With respect to engineers the opposite is true. I've heard at, many but not all, companies I've worked for obvious biases for age. There's a borderline obsession with youthfulness, at times, in engineering that is disturbing. Usually the form these conversations take is, "this candidate has too much experience for Senior". Let's be real, Senior is the first tenured level at many companies. Nobody has too much experience for Senior, especially thrown on top of the fact that levels mean nothing across companies. It's a better signal for what pay and benefits a prospective employee may desire or be comfortable with.
> There's a borderline obsession with youthfulness, at times, in engineering that is disturbing. Usually the form these conversations take is, "this candidate has too much experience for Senior".
I don't think this type of remark shows age bias. I think it relates to what you remark on later on in your post: pay and benefits. Basically, "this candidate has too much experience for Senior" is a euphemism for "this candidate's past experience indicates that they will want more pay and benefits than we are willing to give them".
The people who I've heard say that definitely had space to say exactly that if they had wanted, so I don't think that's true.
Useless post to an inaccessible article.
Remove it. Oh and be sure to flag anyone pointing out this fact again, because you're not getting enough attention on Reddit.
Young founders are into crypto and it seems to me Silicon Valley is not the center of gravity in that area
Probably because more people in silicon valley are technical than other places, and they know it's mostly bullshit.
It's honestly surreal to me the amount of hype crypto is getting right now. No one can even articulate why they love it, other than the hype itself.
Easy money is probably the most exciting thing on planet earth. And probably always has been.
Please just post an link to a non-paywall mirror, a link to the paywall article is useless to most people.
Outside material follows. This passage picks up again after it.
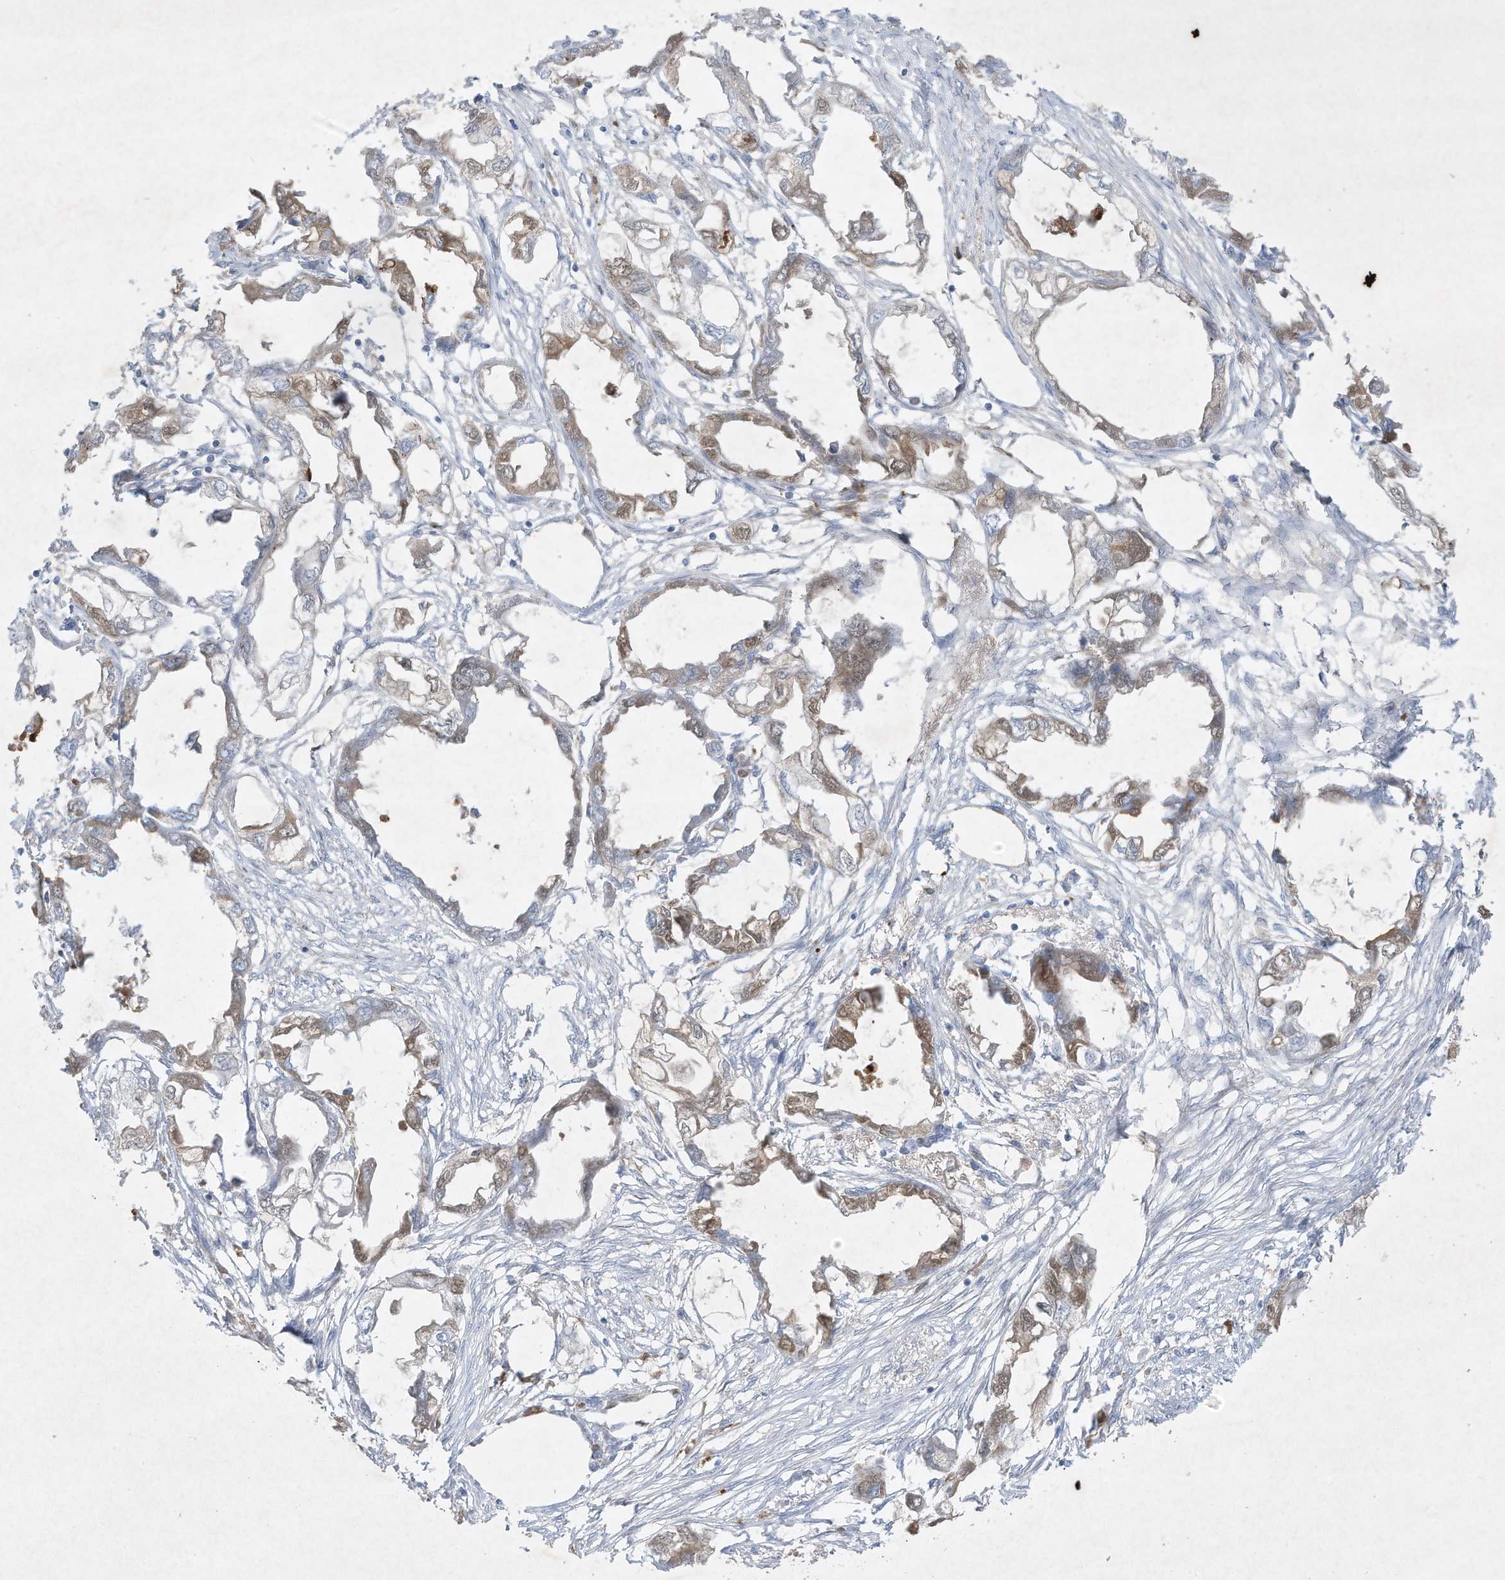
{"staining": {"intensity": "weak", "quantity": ">75%", "location": "cytoplasmic/membranous"}, "tissue": "endometrial cancer", "cell_type": "Tumor cells", "image_type": "cancer", "snomed": [{"axis": "morphology", "description": "Adenocarcinoma, NOS"}, {"axis": "morphology", "description": "Adenocarcinoma, metastatic, NOS"}, {"axis": "topography", "description": "Adipose tissue"}, {"axis": "topography", "description": "Endometrium"}], "caption": "IHC of human endometrial cancer (adenocarcinoma) exhibits low levels of weak cytoplasmic/membranous staining in about >75% of tumor cells.", "gene": "FETUB", "patient": {"sex": "female", "age": 67}}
From https://news.ycombinator.com/newsfaq.html :
Are paywalls ok?
It's ok to post stories from sites with paywalls that have workarounds.
In comments, it's ok to ask how to read an article and to help other users do so. But please don't post complaints about paywalls. Those are off topic. More here.
https://news.ycombinator.com/item?id=10178989 https://hn.algolia.com/?query=paywalls%20by:dang&dateRange=a...
Massive paywall
Look out, Redditards gonna flag you for complaining.